Line up the $kn$ people by order of student number.
The person with the lowest student number gets to pick her team. She has $\dbinom{kn-1}{n-1}$ choices. Now the unchosen person with the lowest student number gets to pick her team. She has $\dbinom{(k-1)n-1}{n-1}$ choices. Now the unchosen person with the lowest student number gets to pick her team. She has $\dbinom{(k-2)n-1}{n-1}$ choices. And so on. Multiply.
Another way: Let us divide our $kn$ people into $k$ teams, one of which is to wear uniforms of colour $C_1$, one to wear uniforms of colour $C_2$, and so on.

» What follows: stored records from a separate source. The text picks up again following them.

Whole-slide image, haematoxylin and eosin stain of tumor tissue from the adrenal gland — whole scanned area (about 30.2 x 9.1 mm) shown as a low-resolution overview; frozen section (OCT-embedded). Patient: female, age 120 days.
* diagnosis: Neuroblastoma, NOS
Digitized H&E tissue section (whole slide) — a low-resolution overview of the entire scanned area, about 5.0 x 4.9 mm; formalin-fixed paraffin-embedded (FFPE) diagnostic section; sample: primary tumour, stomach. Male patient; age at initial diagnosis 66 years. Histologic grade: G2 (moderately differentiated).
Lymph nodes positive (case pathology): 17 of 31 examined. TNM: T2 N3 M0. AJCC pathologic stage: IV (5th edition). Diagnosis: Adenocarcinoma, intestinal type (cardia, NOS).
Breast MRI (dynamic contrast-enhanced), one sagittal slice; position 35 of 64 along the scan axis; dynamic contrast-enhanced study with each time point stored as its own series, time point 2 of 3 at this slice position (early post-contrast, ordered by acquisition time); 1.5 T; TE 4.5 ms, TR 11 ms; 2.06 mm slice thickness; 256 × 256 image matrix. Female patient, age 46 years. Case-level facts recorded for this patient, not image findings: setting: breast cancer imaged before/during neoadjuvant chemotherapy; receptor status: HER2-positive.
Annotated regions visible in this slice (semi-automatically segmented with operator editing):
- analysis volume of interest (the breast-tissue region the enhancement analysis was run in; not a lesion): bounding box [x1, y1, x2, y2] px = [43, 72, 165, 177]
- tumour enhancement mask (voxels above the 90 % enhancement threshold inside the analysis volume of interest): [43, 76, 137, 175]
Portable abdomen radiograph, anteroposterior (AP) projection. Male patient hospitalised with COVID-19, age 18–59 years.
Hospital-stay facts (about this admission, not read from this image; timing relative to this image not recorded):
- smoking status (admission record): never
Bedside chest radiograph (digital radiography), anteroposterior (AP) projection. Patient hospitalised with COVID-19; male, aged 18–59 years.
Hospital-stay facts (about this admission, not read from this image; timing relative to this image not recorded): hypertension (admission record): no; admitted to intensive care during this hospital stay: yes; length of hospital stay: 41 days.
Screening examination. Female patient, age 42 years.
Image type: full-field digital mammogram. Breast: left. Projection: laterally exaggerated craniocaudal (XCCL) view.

It is easy to see that this can be done in $\dbinom{kn}{n!,n!,\dots,n!}$ ways.
Here we used the multinomial coefficient, which simplifies to $\dfrac{(kn)!}{(n!)^k}$.
Now the teams stay intact, but decide to play their sport at a nudist camp, and shed their uniforms. Then the $k!$ permutations of uniform colour collapse into one. Thus the number of divisions into $k$ uniformless teams is $\dfrac{1}{k!}\dfrac{(kn)!}{(n!)^k}$.
For the toy example $k=2$, $n=3$, the first method gives $\binom{5}{2}$. The second gives $\frac{1}{2!}\binom{6}{3,3}$. Each of these is $10$.
For $40$ people and groups of $10$, the first approach gives $\binom{39}{9}\binom{29}{9}\binom{19}{9}$.
The second approach gives $\frac{1}{4!}\frac{40!}{(10!)^4}$.